#### [Textauszug]
┄┄┄┄┄┄┄┄┄┄┄┄┄┄┄┄┄┄┄┄
»So wollen wir wohnen«
Die Zehn Gebote für die Stadt von morgen
Erstes Gebot: »Wohnen mit Wir-Gefühl«
Gemeinsame Verantwortung für Einrichtungen und Projekte, die Zusammengehörigkeit schaffen und Identität stiften. Fast alle sternstadt-Befragten wünschen sich aktive Nachbarschaften, die meisten wollen sich sogar an Bewohner-Organisisationen beteiligen.
Zweites Gebot: »Jobs gleich um die Ecke«
Eine gelungene Stadtplanung ist zugleich eine nachhaltige ökonomische Entwicklung. Die Mehrzahl der sternstadt-Befragten wünscht ein Mix von Wohnen und Arbeiten.
Drittes Gebot: »Hier muss was los sein«
sternstadt als Erlebnisraum mit Ambiente und Möglichkeiten zu ungezwungenen Begegnungen. Gefordert sind Außenräume mit Atmosphäre statt quietschender Kinderschaukeln und Sandkästen voll Hundekot.
Viertes Gebot: »Aus Alt mach Neu«
Gerade mal zehn Prozent der sternstadt-Befragten ist mit der Architektur der eigenen Behausung wirklich zufrieden. Statt in gesichtslosen Neubauvierteln möchte die Mehrzahl in anspruchsvoll renovierten Altbauten wohnen. Das gibt zu denken.
Fünftes Gebot: »Rückbesinnung auf Tradition«
Um die Banalität beim Bauen und Wohnen zu überwinden, gilt es vorhandene Qualitäten alter Bauten weiter zu entwickeln. Planer und Architekten müssen neue kulturelle Ambitionen schaffen durch die Wiederentdeckung von Bewährtem und Gewachsenem auch in regionalen Traditionen.
Sechstes Gebot: »Leben lernen durch Architektur«
Die Architektur muss endlich ihre soziale Verantwortung wahrnehmen, sie kann nicht länger nur individuelle Vorstellungen erfüllen. Sie muss kollektiv, ganzheitlich und vernetzt arbeiten. Was sie in die Welt setzt, verschwindet nicht so schnell wie ein missratenes Automodell.
Siebtes Gebot: »Energiebilanz vom Grundstein bis zum Schornstein«
Hundertausende von Nachkriegsbauten kommen in die Jahre, in Millionen von Altbauten wird zehnmal mehr verheizt als nötig. Mit intelligenter Modernisierung werden aus Energiefressern Spardosen. Die Technik für eine Renovierung, die sich selber finanziert, gibt es und staatliche Zuschüsse obendrein.
Achtes Gebot: »Wenig Lärm und Verkehr«
Fast alle sternstadt-Befragten klagen über die Verkehrssituation in ihrem Wohnviertel und den öffentlichen Personennahverkehr. Deshalb bleibt das Auto unverzichtbar. Doch wohin damit? Viele möchten autofrei wohnen, aber den eigenen Pkw. vor der Tür haben. Zur Lösung dieser kollektiven Schizophrenie muss den Planern endlich etwas einfallen.
Neuntes Gebot: »Zügige Planung«
Die öffentliche Hand ist nicht mehr gestaltungsfähig. Gesucht sind mutige Planer, die sich über angestaubte Paragrafen hinwegsetzen. Die Möglichkeiten dazu gibt es man muss sie nur nutzen. Dafür brauchen wir statt anonymer Gremien persönliche Entscheidungsträger, die den Dialog mit der Öffentlichkeit suchen.
Zehntes Gebot: »Wohnen im Web«
Die Zukunft des mitdenkenden Hauses hat bereits begonnen: die Kommunikationstechnologie verändert viele Lebensbereiche, mit der Technisierung der Haushalte entstehen neue Wohnformen. Die Kreativität der Architekten steht damit vor bisher ungeahnten Herausforderungen.
┄┄┄┄┄┄┄┄┄┄┄┄┄┄┄┄┄┄┄┄
[Datensätze]
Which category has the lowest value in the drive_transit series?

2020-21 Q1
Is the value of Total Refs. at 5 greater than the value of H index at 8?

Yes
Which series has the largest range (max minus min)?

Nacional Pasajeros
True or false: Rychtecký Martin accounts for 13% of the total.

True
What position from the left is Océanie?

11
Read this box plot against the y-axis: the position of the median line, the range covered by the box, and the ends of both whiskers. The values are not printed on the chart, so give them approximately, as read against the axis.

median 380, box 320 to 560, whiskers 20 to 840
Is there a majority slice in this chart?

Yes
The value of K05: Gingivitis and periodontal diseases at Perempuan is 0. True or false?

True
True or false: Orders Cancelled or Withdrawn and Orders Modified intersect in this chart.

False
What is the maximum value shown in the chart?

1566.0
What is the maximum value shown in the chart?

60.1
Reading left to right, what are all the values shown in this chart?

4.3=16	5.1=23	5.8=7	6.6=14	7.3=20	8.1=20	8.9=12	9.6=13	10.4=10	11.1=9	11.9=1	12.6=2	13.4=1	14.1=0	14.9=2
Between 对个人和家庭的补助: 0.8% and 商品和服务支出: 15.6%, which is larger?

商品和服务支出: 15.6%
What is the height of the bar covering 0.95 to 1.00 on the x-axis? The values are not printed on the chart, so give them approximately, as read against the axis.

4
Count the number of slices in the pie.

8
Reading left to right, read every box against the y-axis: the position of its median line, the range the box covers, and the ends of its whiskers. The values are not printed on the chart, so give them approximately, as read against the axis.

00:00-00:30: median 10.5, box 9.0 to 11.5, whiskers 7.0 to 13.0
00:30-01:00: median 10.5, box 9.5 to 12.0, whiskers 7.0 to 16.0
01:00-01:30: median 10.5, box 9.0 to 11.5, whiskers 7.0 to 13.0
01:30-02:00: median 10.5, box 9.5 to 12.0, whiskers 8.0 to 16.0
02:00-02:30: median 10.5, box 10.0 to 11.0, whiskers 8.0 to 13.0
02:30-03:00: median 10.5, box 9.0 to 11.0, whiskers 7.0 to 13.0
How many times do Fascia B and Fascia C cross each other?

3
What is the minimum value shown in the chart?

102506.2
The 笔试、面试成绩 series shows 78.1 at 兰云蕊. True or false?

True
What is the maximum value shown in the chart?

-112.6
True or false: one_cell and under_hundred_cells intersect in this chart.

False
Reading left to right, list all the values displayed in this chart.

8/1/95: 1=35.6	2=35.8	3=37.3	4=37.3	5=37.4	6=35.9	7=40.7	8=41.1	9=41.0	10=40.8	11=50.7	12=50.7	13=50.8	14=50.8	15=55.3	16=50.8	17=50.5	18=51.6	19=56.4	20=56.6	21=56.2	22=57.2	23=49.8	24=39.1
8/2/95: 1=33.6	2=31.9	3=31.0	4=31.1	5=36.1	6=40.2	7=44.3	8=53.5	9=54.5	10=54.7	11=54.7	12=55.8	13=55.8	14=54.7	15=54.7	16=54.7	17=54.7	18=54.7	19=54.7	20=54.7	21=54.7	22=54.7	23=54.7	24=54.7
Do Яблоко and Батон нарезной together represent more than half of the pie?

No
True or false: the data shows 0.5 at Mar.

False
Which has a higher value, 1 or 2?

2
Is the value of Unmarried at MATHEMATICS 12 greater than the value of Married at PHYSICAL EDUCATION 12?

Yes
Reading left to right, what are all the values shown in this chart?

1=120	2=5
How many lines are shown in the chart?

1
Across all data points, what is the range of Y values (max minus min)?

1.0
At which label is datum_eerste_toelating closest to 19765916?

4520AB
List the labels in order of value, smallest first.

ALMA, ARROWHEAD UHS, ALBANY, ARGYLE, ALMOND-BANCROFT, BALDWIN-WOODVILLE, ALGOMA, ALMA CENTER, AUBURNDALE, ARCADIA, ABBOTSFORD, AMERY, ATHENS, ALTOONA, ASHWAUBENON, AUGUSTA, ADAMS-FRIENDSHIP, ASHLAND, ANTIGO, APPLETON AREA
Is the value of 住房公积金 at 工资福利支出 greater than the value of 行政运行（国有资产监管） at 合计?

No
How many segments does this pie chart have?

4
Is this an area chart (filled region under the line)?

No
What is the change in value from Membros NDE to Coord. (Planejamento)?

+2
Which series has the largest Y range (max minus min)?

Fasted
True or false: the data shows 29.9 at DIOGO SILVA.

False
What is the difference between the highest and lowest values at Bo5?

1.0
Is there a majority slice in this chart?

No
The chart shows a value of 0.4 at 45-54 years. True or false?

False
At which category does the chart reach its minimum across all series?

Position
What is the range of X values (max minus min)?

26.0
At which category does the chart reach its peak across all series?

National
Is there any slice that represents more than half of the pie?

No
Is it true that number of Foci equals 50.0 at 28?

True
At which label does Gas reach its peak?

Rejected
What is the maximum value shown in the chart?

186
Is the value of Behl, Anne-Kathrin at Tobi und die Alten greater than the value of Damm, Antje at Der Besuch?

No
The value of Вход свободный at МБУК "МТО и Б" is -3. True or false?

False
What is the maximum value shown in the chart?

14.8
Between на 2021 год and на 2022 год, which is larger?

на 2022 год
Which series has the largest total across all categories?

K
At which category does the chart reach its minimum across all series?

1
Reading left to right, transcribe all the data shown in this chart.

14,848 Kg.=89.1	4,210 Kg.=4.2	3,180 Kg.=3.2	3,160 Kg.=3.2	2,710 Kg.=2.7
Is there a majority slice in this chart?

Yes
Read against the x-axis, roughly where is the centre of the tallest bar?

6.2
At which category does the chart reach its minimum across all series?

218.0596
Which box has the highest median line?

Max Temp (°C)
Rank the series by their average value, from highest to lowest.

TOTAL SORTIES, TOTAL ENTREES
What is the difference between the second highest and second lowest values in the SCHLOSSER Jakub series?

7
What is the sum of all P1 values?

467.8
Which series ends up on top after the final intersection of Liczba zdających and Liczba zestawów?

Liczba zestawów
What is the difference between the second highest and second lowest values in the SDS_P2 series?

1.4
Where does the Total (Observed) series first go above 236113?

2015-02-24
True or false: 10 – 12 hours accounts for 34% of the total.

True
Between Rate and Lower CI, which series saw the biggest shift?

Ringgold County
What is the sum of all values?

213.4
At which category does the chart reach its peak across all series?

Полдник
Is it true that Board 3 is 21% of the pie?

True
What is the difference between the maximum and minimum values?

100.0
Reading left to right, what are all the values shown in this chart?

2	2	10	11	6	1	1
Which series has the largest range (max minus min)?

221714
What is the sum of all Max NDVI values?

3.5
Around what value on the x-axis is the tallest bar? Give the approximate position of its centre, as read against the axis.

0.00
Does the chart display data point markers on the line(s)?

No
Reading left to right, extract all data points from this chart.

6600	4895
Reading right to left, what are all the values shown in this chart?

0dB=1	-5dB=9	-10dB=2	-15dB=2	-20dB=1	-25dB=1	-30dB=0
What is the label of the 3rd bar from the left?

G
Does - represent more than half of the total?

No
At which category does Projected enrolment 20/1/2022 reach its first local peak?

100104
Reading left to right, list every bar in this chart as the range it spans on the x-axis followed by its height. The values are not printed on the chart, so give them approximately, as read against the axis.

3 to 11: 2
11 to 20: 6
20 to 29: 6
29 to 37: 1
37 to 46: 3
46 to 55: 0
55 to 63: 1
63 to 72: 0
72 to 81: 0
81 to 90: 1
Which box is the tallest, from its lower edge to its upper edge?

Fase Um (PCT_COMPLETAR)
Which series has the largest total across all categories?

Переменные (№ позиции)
┄┄┄┄┄┄┄┄┄┄┄┄┄┄┄┄┄┄┄┄
#### [Aufgabenstellung]
Gib an, wie viel Prozent der sternstadt-Befragten laut dem Textauszug über die zehn Gebote für die Stadt von morgen mit der Architektur der eigenen Behausung wirklich zufrieden sind. Die Datensätze sind eigenständiges Material und gehören nicht zum Textauszug.

#### [Lösung]
Gerade mal zehn Prozent.